È successo anche nel caso della clinica Cascini: il Tribunale, vista l’iniziale inerzia dell’Asp di Cosenza, ha approvato il decreto ingiuntivo. Per i difensori della casa di cura questo segnale sarebbe stato utile a provare che le somme riconosciute extra budget erano effettivamente dovute. I giudici, però, hanno sposato la linea della Procura della Corte dei conti e stabilito che la Casini debba restituire gli importi.
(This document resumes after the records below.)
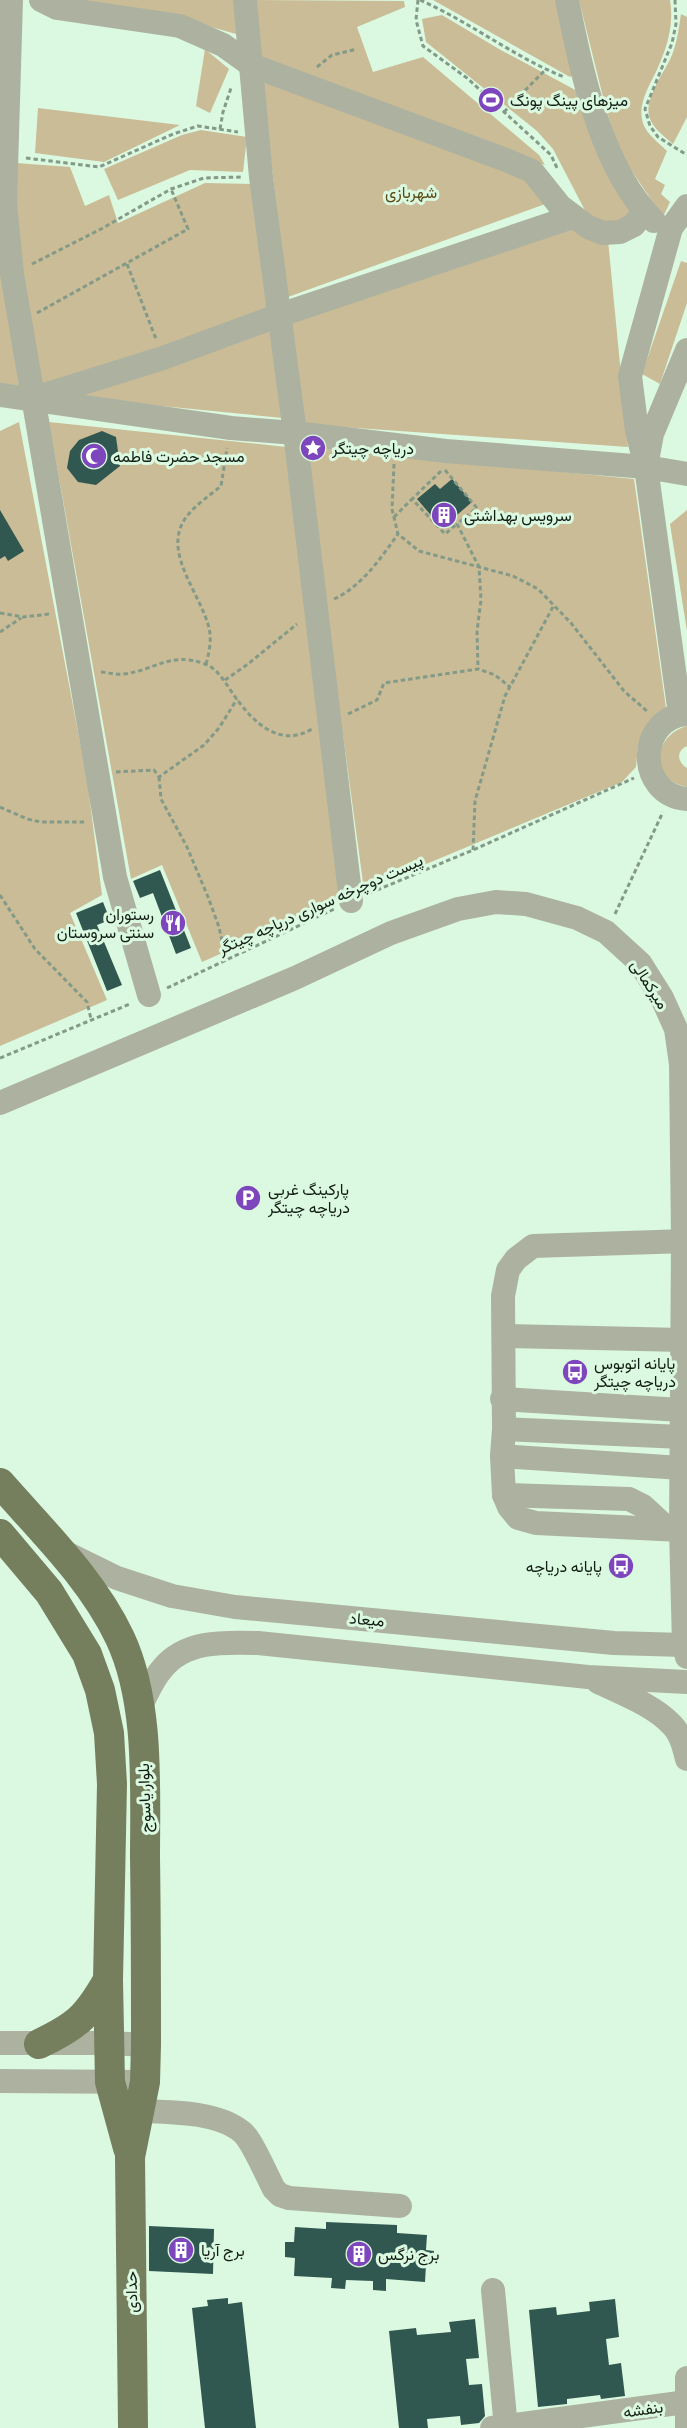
<svg xmlns="http://www.w3.org/2000/svg" width="687" height="2428" viewBox="0 0 687 2428" font-family="'Archivo Narrow',Vazirmatn,sans-serif">
	<rect width="100%" height="100%" fill="#dbf9e0"/>
	<g fill="#cabc96">
		<path d="M63,0H239L243,36L166,14Z"/>
		<path d="M255,0L404,1L405,7L357,27L373,72L423,57L539,155L545,165L261,63Z"/>
		<path d="M433,0H557L575,74L570,77Z"/>
		<path d="M579,0H670C674,22 668,45 659,65C651,85 632,108 647,131C652,138 661,145 667,151L655,179L665,185L661,194L670,202L663,217L621,155L606,109Z"/>
		<path d="M681,14L687,17V117L673,144C664,136 652,128 649,116C645,96 665,72 672,55C677,43 679,27 681,14Z"/>
		<path d="M442,15L499,49L581,93L635,214L624,224L591,222L553,149L537,131L426,42L422,19Z"/>
		<path d="M205,49L229,69L210,113L196,106Z"/>
		<path d="M261,81L523,171L548,203L288,297Z"/>
		<path d="M38,108L180,125L104,162L35,153Z"/>
		<path d="M201,130L247,137L243,172L190,170L118,200L104,169L182,135Z"/>
		<path d="M16,163L70,167L85,206L109,195L118,223L205,183L254,184L283,418L39,394L15,244Z"/>
		<path d="M0,222L20,393L0,390Z"/>
		<path d="M553,224L608,240L628,447L299,424L289,315Z"/>
		<path d="M681,261L687,263V303L660,384L642,374Z"/>
		<path d="M19,422L87,779L102,895L70,913L107,1000L0,1046V431Z"/>
		<path d="M49,422L287,447L342,900L202,962L162,865L131,879Z"/>
		<path d="M304,446L634,479L666,708L649,724L638,744L636,767L622,782L364,890Z"/>
		<path d="M687,510V631L670,524Z"/>
		<path d="M687,726V746C676,751 677,762 687,768V787C649,780 652,736 687,726Z"/>
	</g>
	<g fill="#305750">
		<path d="M102,431L116,437L120,466L96,485L78,482L67,468L70,451L79,440Z"/>
		<path d="M452,479L472,502L442,528L417,499L435,484L440,489Z"/>
		<path d="M0,510L24,551L8,561L5,556L0,559Z"/>
		<path d="M160,870L191,948L176,954L153,893L140,898L133,881Z"/>
		<path d="M103,902L110,920L97,925L122,985L107,991L76,913Z"/>
		<path d="M326,2222L397,2225V2233L427,2235L426,2250L434,2251L433,2265H426L425,2282L386,2279V2291L373,2290V2281L346,2280L345,2289L331,2288L332,2278L294,2276L295,2258L285,2257V2242H294L295,2227L326,2229Z"/>
		<path d="M149,2226L214,2229L213,2274L149,2271Z"/>
		<path d="M228,2298V2304L242,2302L256,2428H205L192,2308L208,2306L207,2300Z"/>
		<path d="M615,2299L619,2337L606,2339L609,2365L621,2363L625,2396L601,2399L600,2395L567,2399V2404L538,2407L529,2310L556,2307L557,2315L590,2311L589,2302Z"/>
		<path d="M475,2319L479,2358L466,2359L469,2385L482,2384L485,2416L479,2423L461,2425L460,2416L427,2419L428,2428H399L389,2331L416,2328L417,2335L451,2332L449,2322Z"/>
	</g>
	<g fill="none" stroke-linecap="round" stroke-linejoin="round">
		<g stroke="#849a88" stroke-width="3" stroke-dasharray="4.5 3" stroke-linecap="butt">
			<path d="M418,0L416,20L423,46L467,78L551,155L557,168"/>
			<path d="M420,0C470,22 514,57 564,77"/>
			<path d="M675,0L676,24L672,43L645,109L650,126L658,137L687,155"/>
			<path d="M317,67L332,55L357,49"/>
			<path d="M504,112L545,70"/>
			<path d="M220,129L223,112L231,88"/>
			<path d="M26,158L99,167L173,134L198,126L238,132"/>
			<path d="M32,264L101,229L171,189L204,178L241,177"/>
			<path d="M127,264L156,339"/>
			<path d="M37,313L188,229L171,189"/>
			<path d="M394,464L392,509L398,534L419,551L513,576L538,589L571,623L624,691L648,712"/>
			<path d="M445,470L477,508L457,524L479,567L481,600L477,631L478,669"/>
			<path d="M441,471L412,499L445,534L457,524"/>
			<path d="M394,517L412,499"/>
			<path d="M334,599C361,587 381,558 398,534"/>
			<path d="M0,613L23,617L50,614"/>
			<path d="M0,632L21,618"/>
			<path d="M206,664C209,653 212,640 209,628C201,595 166,557 182,524C190,508 208,497 221,486L227,448"/>
			<path d="M101,672C109,673 117,675 124,674C156,670 170,651 205,664C219,669 227,686 236,698C254,723 280,748 312,729"/>
			<path d="M225,680L248,664L297,624"/>
			<path d="M348,714L377,700L384,683L478,669L495,675L510,687"/>
			<path d="M116,772L154,770L159,777L204,745L219,728L237,699"/>
			<path d="M159,777L161,799L187,847L208,897L219,927L226,959"/>
			<path d="M0,807L27,819L41,822H86"/>
			<path d="M473,850L475,801L505,696L554,605"/>
			<path d="M370,893L473,850L634,778"/>
			<path d="M0,895L35,949L87,1002L91,1019"/>
			<path d="M615,914L663,812"/>
			<path d="M167,988L334,909"/>
			<path d="M0,1058L130,1004"/>
		</g>
		<g stroke="#adb2a0" stroke-width="24">
			<path d="M11,0L5,203L12,274L115,877L149,995"/>
			<path d="M41,0L57,8L180,26L223,45L251,65L506,160L532,171L560,206L588,227L603,233L620,232L634,225L644,211"/>
			<path d="M245,0L261,177L295,433L351,901"/>
			<path d="M567,0C582,72 600,167 654,221"/>
			<path d="M0,395L231,428L295,433L446,451L646,467L687,474"/>
			<path d="M38,397L163,358L280,315L572,217"/>
			<path d="M647,461L652,434L687,350"/>
			<path d="M680,714L646,467L637,431L630,376L671,228L687,206"/>
			<path d="M687,714C636,718 636,795 687,799"/>
			<path d="M0,1103L295,978L391,933L458,909L496,902L526,904L577,918L606,932L640,963L662,998L676,1029L681,1064L683,1241L681,1530L684,1645L687,1657"/>
			<path d="M504,1336L683,1340"/>
			<path d="M502,1399L681,1410"/>
			<path d="M504,1429L682,1437"/>
			<path d="M502,1456L681,1468"/>
			<path d="M504,1495L629,1499L643,1506L668,1529"/>
			<path d="M681,1530L536,1523L518,1518L509,1507L504,1495L502,1456L504,1429L503,1296L508,1270L516,1259L533,1246L687,1241"/>
			<path d="M62,1551L117,1578L172,1596L235,1607L614,1643L684,1645"/>
			<path d="M598,1682C621,1693 655,1706 672,1725C681,1734 684,1747 687,1759"/>
			<path d="M141,1705C147,1694 153,1679 162,1669C185,1640 224,1642 258,1643L588,1677L687,1682"/>
			<path d="M0,2043H110L146,2045"/>
			<path d="M0,2081L145,2082"/>
			<path d="M121,2110C157,2113 213,2108 242,2132C252,2140 267,2176 274,2189L280,2195L289,2198L400,2206"/>
			<path d="M493,2290L506,2428"/>
			<path d="M492,2428L687,2402"/>
			<path d="M687,2428V2378"/>
		</g>
		<g stroke="#767f5d" stroke-width="30">
			<path d="M0,1483C43,1532 92,1579 120,1638C150,1702 145,1788 145,1858C146,1920 146,1983 146,2045L145,2082L130,2157L133,2428"/>
			<path d="M0,1534L49,1592L87,1654L100,1690L109,1733L112,1784L108,1980L110,2082L128,2148"/>
			<path d="M39,2044C77,2026 87,2017 108,1980"/>
		</g>
	</g>
	<defs>
		<g id="stadium-disc" transform="scale(1.35)"><circle r="9.5" fill="#7e46bc" stroke="#dbf9e0"/><path d="M0-5a6.5 5 0 1 0 0 10a6.5 5 0 1 0 0-10ZM-3.5-1.8h7v3.6h-7Z" fill="#fff"/></g>
		<g id="sight-disc" transform="scale(1.35)"><circle r="9.5" fill="#7e46bc" stroke="#dbf9e0"/><path d="M0-6L1.8-2.2L6-1.7L2.9 1.2L3.7 5.4L0 3.3L-3.7 5.4L-2.9 1.2L-6-1.7L-1.8-2.2Z" fill="#fff"/></g>
		<g id="mosque-disc" transform="scale(1.35)"><circle r="9.5" fill="#7e46bc" stroke="#dbf9e0"/><path d="M3.5-4.9A6 6 0 1 0 3.5 4.9A5 5 0 1 1 3.5-4.9Z" fill="#fff"/></g>
		<g id="building-disc" transform="scale(1.35)"><circle r="9.5" fill="#7e46bc" stroke="#dbf9e0"/><path d="M-4-6H4V6H1V3H-1V6H-4ZM-2.5-4.3h1.7v1.8h-1.7ZM.8-4.3h1.7v1.8H.8ZM-2.5-1h1.7V.8h-1.7ZM.8-1h1.7V.8H.8Z" fill="#fff"/></g>
		<g id="restaurant-disc" transform="scale(1.35)"><circle r="9.5" fill="#7e46bc" stroke="#dbf9e0"/><path d="M-5-6h1v4h1v-4h1v4h1v-4h1v5L-1.5 .5V6h-2V.5L-5-1ZM5-6V6H3V1.5H1.5Q1.5-4 5-6Z" fill="#fff"/></g>
		<g id="parking-disc" transform="scale(1.35)"><circle r="9.5" fill="#7e46bc" stroke="#dbf9e0"/><path d="M-3.5-5.5H1a3.5 3.5 0 0 1 0 7H-1V5.5H-3.5ZM-1-3.4V-.6H.8a1.4 1.4 0 0 0 0-2.8Z" fill="#fff"/></g>
		<g id="bus-disc" transform="scale(1.35)"><circle r="9.5" fill="#7e46bc" stroke="#dbf9e0"/><path d="M-5-6H5V4H4V6H2V4H-2V6H-4V4H-5ZM-3.5-4V0h7V-4ZM-3.5 1.2v1.5H-2V1.2ZM2 1.2v1.5H3.5V1.2Z" fill="#fff"/></g>
	</defs>
	<g fill-rule="evenodd">
		<use href="#stadium-disc" x="491" y="100"/>
		<use href="#sight-disc" x="313" y="448"/>
		<use href="#mosque-disc" x="94" y="456"/>
		<use href="#building-disc" x="444" y="515"/>
		<use href="#restaurant-disc" x="173" y="923"/>
		<use href="#parking-disc" x="248" y="1198"/>
		<use href="#bus-disc" x="575" y="1372"/>
		<use href="#bus-disc" x="621" y="1566"/>
		<use href="#building-disc" x="181" y="2250"/>
		<use href="#building-disc" x="359" y="2254"/>
	</g>
	<g text-anchor="middle" stroke-width="6" stroke-linejoin="round" paint-order="stroke">
		<g font-size="16" fill="#121d14" stroke="#dbf9e0" text-anchor="start">
			<text x="510" y="106">میزهای پینگ پونگ</text>
			<text x="332" y="454">دریاچه چیتگر</text>
			<text x="113" y="462">مسجد حضرت فاطمه</text>
			<text x="464" y="521">سرویس بهداشتی</text>
			<text x="154" y="920" text-anchor="end">رستوران<tspan x="154" dy="18">سنتی سروستان</tspan></text>
			<text x="268" y="1195">پارکینگ غربی<tspan x="268" dy="18">دریاچه چیتگر</tspan></text>
			<text x="594" y="1369">پایانه اتوبوس<tspan x="594" dy="18">دریاچه چیتگر</tspan></text>
			<text x="602" y="1572" text-anchor="end">پایانه دریاچه</text>
			<text x="201" y="2256">برج آریا</text>
			<text x="378" y="2260">برج نرگس</text>
		</g>
		<g font-size="16" fill="#584714" stroke="#dbf9e0">
			<text x="411" y="198">شهربازی</text>
		</g>
		<g font-size="16" fill="#121d14" stroke="#dbf9e0">
			<text transform="translate(320 904) rotate(-24)" y="6">پیست دوچرخه سواری دریاچه چیتگر</text>
			<text transform="translate(650 984) rotate(57)" y="6">میرکمالی</text>
			<text transform="translate(367 1619) rotate(5)" y="6">میعاد</text>
			<text transform="translate(144 1798) rotate(-92)" y="6">بلوار یاسوج</text>
			<text transform="translate(131 2292) rotate(-91)" y="6">حدادی</text>
			<text transform="translate(643 2409) rotate(-8)" y="6">بنفشه</text>
		</g>
	</g>
</svg>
Le valutazioni della Procura generale avrebbero, dunque, «evidenziato gli aspetti salienti idonei a configurare il dolo – o secondo il giudice di primo grado quantomeno la colpa con previsione – nell’agire della Cascini, per avere coscientemente ceduto crediti derivanti da prestazioni non autorizzate e in violazione dei limiti di spesa fissati nel contratto o comunque non liquidi e non esigibili». La struttura sanitaria avrebbe anche «trascurato la contestazione della Asp di non spettanza delle somme, e infine, dichiarato in sede di cessione (del credito, ndr) che le somme erano dovute, che nessuna eccezione potesse essere opposta dal debitore e che quest’ultimo non avesse mosso obiezioni sull’esigibilità delle partite cedute». Tutti elementi «non contraddetti dalle argomentazioni addotte ai fini dell’appello». Conclusione: l’integrale conferma della sentenza impugnata. E una stangata da 1,1 milioni di euro.